+++ DOCUMENT PASSAGE +++
The villas are VERY nicely done with high-end appointments and a nice flow to them.  Ours was handicap-access by choice but I think the only glaring differences would be in the second-bath (roll-in shower,) the doorbell (quite loud with flashing lights,) and the villa door (which closed verrrrrry slowly.)  Maybe, hopefully, there is a difference in the laundry unit, too, because ours was an LG Steamwasher/Dryer that only needed to be loaded once but took forever and a day to do one load of towels - OVER FOUR HOURS!  I say maybe because it could be that machine fits the energy-efficiency theme of the resort, too, but what a pain in the neck if they're in all of the villas!

The kitchen:






The dining area:






The living area:






and a terrible pic of the Master:






The BEST thing about the whole villa was the balcony.  Sliding glass walls open from the living area and MB to it, and it was HUGE, with very nice outdoor furniture - a large round table and chairs with two lounges and a side table.  What a difference it made to open up the space, and I liked the energy-efficient system with sensors that shut off the AC when the doors are opened.  If you shut the bedroom doors, though, the AC will stay on in those rooms even when the main living area is open.  Very very nice, but I only have one lousy pic:






*{Edit} * I forgot to mention - there is more than enough storage throughout the unit for the maximum eight guests' clothes, etc and food/drink; both bedrooms and the living area had flatscreen TV's with DVD players; and, the "AV2" port on the side of the living room TV was disabled somehow so I had to unplug the one on the back of the TV in order to plug my camera in. 

(cont later ...)


----------



## TheTimeTraveler (Nov 17, 2009)

Nice job on the photos.  Thanks for posting for all to see!


----------



## SueDonJ (Nov 17, 2009)

Thanks, TimeTraveler.
+++ PROVIDED RECORDS +++
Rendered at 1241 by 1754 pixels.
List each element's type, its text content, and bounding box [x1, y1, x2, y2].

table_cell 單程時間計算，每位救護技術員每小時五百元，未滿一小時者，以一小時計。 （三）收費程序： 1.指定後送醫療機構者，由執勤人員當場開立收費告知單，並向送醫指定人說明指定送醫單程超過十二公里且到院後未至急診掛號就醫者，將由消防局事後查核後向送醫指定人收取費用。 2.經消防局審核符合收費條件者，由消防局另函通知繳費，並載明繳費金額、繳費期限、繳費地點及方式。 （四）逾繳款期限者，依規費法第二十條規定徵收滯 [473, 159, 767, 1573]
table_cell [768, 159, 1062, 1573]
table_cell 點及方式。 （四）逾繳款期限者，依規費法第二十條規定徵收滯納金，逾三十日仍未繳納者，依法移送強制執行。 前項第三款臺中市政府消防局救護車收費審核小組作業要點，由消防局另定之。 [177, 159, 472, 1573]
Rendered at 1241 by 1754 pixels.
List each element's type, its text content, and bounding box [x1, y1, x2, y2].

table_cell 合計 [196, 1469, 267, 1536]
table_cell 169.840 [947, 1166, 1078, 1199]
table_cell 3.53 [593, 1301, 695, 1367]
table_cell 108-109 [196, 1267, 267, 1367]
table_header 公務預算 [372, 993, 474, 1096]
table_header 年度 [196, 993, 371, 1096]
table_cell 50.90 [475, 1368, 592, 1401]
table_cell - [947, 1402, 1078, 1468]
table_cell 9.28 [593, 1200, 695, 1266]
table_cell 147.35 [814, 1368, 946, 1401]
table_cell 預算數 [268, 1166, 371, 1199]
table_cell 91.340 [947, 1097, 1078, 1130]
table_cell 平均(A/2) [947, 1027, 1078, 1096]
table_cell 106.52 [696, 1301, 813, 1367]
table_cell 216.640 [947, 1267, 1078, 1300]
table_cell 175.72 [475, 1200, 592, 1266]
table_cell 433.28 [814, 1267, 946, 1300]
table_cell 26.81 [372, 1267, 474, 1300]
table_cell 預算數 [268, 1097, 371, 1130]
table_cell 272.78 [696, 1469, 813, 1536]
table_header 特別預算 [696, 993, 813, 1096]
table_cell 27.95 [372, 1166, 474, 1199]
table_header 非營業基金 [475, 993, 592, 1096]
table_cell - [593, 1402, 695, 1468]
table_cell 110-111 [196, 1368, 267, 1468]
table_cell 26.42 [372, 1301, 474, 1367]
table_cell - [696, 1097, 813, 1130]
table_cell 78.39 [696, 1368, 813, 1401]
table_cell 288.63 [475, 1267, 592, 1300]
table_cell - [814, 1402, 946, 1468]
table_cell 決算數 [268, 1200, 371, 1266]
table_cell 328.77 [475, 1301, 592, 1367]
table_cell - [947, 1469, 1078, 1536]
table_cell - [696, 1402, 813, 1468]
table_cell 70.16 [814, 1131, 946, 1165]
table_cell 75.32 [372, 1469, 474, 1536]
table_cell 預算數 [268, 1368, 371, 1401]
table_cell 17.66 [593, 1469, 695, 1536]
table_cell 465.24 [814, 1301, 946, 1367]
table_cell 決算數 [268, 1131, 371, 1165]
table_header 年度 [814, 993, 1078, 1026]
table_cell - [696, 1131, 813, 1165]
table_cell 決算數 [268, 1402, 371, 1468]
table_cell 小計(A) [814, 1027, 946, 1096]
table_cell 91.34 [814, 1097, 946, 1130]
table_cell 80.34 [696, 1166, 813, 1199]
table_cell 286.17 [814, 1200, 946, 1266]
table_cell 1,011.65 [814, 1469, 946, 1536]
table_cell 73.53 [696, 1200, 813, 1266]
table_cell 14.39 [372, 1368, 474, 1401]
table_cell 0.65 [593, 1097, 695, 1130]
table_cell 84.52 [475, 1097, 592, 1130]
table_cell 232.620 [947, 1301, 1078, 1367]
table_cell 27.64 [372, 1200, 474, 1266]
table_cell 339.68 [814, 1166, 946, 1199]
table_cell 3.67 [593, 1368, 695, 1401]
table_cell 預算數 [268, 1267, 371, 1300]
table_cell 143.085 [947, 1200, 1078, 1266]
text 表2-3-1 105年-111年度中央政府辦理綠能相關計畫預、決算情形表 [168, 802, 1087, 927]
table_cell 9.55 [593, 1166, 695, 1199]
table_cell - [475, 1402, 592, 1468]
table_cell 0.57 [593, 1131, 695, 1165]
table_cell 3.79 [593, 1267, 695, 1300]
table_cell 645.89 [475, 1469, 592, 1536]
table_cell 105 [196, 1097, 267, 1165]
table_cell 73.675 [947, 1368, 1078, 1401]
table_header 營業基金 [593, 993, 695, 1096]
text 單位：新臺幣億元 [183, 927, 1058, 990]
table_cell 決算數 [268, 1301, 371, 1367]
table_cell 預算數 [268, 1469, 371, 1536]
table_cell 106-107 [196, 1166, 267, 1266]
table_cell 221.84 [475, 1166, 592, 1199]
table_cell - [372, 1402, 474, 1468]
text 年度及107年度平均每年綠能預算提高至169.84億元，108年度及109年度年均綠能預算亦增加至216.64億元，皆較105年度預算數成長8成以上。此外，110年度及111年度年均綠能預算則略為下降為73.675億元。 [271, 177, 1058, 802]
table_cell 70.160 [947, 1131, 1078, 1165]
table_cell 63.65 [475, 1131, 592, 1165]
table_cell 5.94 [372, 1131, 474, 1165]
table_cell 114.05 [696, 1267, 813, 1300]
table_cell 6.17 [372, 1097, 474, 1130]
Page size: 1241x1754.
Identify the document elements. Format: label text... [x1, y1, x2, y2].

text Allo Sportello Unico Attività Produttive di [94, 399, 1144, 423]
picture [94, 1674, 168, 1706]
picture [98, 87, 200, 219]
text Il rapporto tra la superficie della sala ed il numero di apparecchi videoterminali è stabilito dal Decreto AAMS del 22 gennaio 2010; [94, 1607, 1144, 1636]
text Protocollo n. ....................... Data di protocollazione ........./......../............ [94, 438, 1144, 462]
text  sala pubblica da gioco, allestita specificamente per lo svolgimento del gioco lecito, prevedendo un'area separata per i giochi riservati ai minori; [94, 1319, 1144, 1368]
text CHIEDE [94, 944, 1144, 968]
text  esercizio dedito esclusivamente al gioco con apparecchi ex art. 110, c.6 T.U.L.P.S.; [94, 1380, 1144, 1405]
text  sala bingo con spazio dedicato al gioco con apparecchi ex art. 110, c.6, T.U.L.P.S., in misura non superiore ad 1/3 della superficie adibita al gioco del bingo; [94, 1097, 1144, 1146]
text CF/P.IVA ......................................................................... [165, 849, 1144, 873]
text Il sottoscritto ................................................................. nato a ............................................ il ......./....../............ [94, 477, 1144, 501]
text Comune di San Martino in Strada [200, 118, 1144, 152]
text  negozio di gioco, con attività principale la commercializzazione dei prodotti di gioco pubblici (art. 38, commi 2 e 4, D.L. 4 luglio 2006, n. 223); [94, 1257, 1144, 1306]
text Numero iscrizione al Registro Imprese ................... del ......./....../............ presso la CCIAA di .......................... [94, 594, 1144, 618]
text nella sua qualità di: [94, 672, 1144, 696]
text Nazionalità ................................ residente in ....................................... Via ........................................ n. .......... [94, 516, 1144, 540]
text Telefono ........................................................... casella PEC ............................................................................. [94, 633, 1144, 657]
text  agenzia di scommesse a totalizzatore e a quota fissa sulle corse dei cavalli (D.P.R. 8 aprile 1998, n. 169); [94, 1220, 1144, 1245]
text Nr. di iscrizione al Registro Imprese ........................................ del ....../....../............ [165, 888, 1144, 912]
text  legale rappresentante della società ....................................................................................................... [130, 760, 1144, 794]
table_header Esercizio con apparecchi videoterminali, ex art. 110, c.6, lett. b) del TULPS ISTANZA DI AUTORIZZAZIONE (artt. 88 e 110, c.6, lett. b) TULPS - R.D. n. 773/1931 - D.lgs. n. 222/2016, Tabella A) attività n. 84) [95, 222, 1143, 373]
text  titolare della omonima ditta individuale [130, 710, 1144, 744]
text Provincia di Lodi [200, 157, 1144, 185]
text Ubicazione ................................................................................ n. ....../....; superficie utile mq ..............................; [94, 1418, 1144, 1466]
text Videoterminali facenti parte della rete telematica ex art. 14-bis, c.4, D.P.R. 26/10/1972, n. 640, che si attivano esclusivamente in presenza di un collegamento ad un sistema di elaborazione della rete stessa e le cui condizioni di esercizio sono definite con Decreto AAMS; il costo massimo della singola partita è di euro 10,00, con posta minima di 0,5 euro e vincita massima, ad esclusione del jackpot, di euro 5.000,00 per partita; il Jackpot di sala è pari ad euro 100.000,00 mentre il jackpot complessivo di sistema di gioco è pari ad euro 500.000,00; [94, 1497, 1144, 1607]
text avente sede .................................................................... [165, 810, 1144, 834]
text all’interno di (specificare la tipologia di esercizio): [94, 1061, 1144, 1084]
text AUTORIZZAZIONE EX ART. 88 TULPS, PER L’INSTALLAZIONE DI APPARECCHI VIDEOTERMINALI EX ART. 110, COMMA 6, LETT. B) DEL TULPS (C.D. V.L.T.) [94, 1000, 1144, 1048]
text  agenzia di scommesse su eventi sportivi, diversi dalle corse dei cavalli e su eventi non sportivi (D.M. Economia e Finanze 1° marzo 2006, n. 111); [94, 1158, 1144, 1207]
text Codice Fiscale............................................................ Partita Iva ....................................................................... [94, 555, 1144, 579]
+++
TO BE DONE:
**1)** Using only the villa post, say whether each statement agrees with it, answering yes or no and quoting the words that settle it: (a) One load of towels in the laundry unit took more than four hours. (b) Closing the bedroom doors keeps the AC running in those rooms while the main living area is open. (c) Only the master bedroom had a flatscreen TV.
**2)** Reproduce the lines of the records from the line with "table_cell 合計 [196, 1469, 267, 1536]" up to and including the line with "table_cell 91.340 [947, 1097, 1078, 1130]".

ANSWER SET:
**1)**
(a) Yes: "took forever and a day to do one load of towels - OVER FOUR HOURS!"
(b) Yes: "If you shut the bedroom doors, though, the AC will stay on in those rooms even when the main living area is open."
(c) No: "both bedrooms and the living area had flatscreen TV's with DVD players"

**2)**
table_cell 合計 [196, 1469, 267, 1536]
table_cell 169.840 [947, 1166, 1078, 1199]
table_cell 3.53 [593, 1301, 695, 1367]
table_cell 108-109 [196, 1267, 267, 1367]
table_header 公務預算 [372, 993, 474, 1096]
table_header 年度 [196, 993, 371, 1096]
table_cell 50.90 [475, 1368, 592, 1401]
table_cell - [947, 1402, 1078, 1468]
table_cell 9.28 [593, 1200, 695, 1266]
table_cell 147.35 [814, 1368, 946, 1401]
table_cell 預算數 [268, 1166, 371, 1199]
table_cell 91.340 [947, 1097, 1078, 1130]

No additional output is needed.